John Rich began his business by selling wool to lumberjacks and their families who were located in the mountains of central Pennsylvania. The wool was used to make clothing and socks for the lumberjacks. Lumber was the primary source of income for most people who lived in this region. Hence the lumber barons' major homes in Williamsport, Pennsylvania called Millionaires Row. The woolen mill that was started was one of the businesses that sprang up to support the lumber industry.
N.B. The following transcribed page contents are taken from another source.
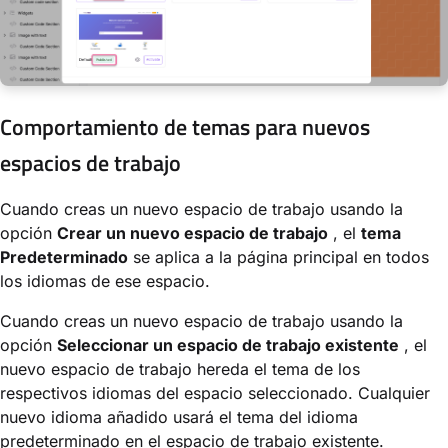
Comportamiento de temas para nuevos
espacios de trabajo
Cuando creas un nuevo espacio de trabajo usando la
opción
Crear un nuevo espacio de trabajo
, el
tema
Predeterminado
se aplica a la página principal en todos
los idiomas de ese espacio.
Cuando creas un nuevo espacio de trabajo usando la
opción
Seleccionar un espacio de trabajo existente
, el
nuevo espacio de trabajo hereda el tema de los
respectivos idiomas del espacio seleccionado. Cualquier
nuevo idioma añadido usará el tema del idioma
predeterminado en el espacio de trabajo existente.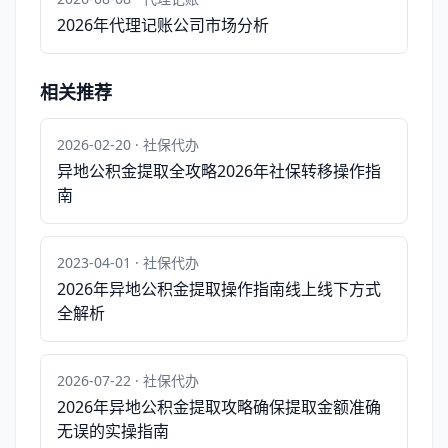
2026年代理记账公司市场分析
相关推荐
2026-02-20 · 社保代办
异地公积金提取全攻略2026年社保转移操作指
南
2023-04-01 · 社保代办
2026年异地公积金提取操作指南线上线下方式
全解析
2026-07-22 · 社保代办
2026年异地公积金提取攻略确保提取金额准确
无误的实操指南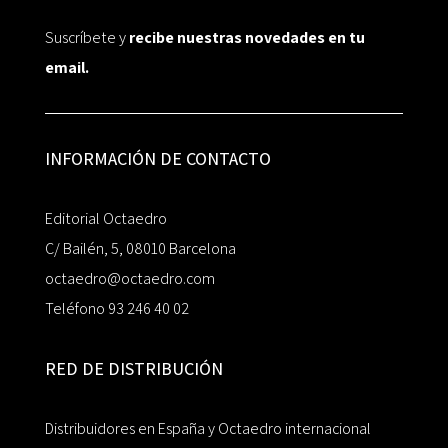
Suscríbete y
recibe nuestras novedades en tu
email.
INFORMACIÓN DE CONTACTO
Editorial Octaedro
C/ Bailén, 5, 08010 Barcelona
octaedro@octaedro.com
Teléfono 93 246 40 02
RED DE DISTRIBUCIÓN
Distribuidores en España y Octaedro internacional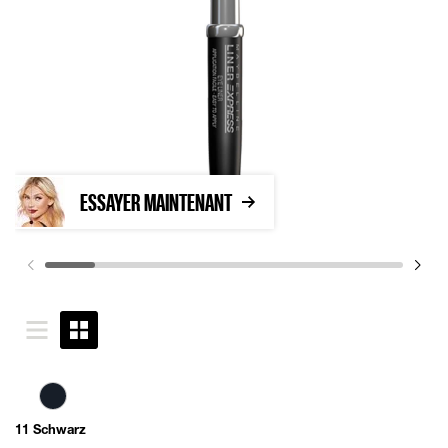
ESSAYER MAINTENANT
11 Schwarz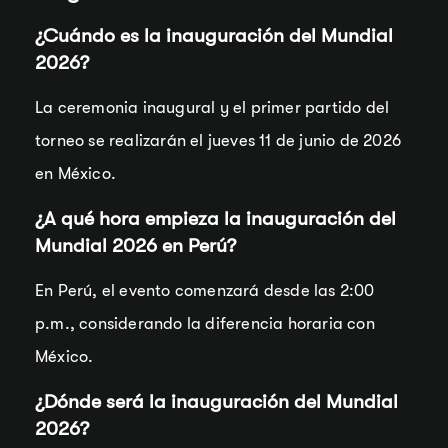
¿Cuándo es la inauguración del Mundial
2026?
La ceremonia inaugural y el primer partido del
torneo se realizarán el jueves 11 de junio de 2026
en México.
¿A qué hora empieza la inauguración del
Mundial 2026 en Perú?
En Perú, el evento comenzará desde las 2:00
p.m., considerando la diferencia horaria con
México.
¿Dónde será la inauguración del Mundial
2026
?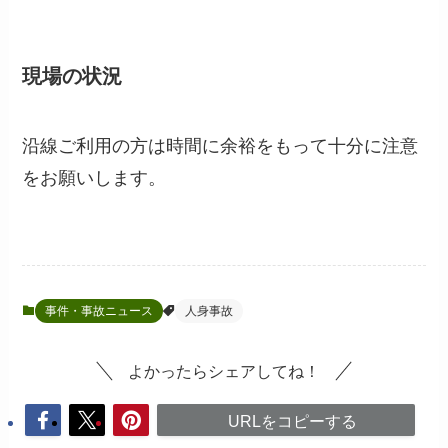
現場の状況
沿線ご利用の方は時間に余裕をもって十分に注意
をお願いします。
事件・事故ニュース
人身事故
よかったらシェアしてね！
URLをコピーする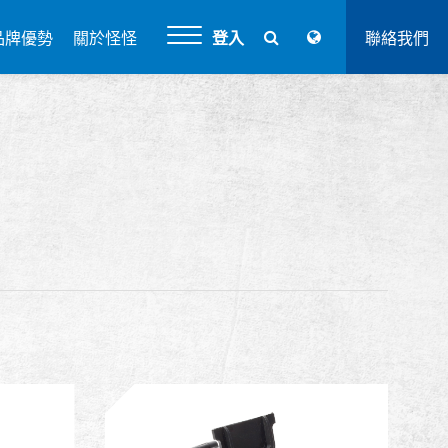
品牌優勢
關於怪怪
登入
聯絡我們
Woolrich Inc., though it does not make its clothes in the local factory, still manufactures blankets and fabric there, including those used in the U.S. military.

In 2014 Woolrich Inc. partnered with a Delaware brewery, Dogfish Head to manufacture beer made from pine trees and introduced the black-and-red checkered pattern that is one of Woolrich's signature patterns in their logo.

==Notable person==
Robert F. Rich, who headed the Woolrich company for many years and was also a Republican member of the U.S. House of Representatives for 18 years between 1931 and 1951, was born in Woolrich.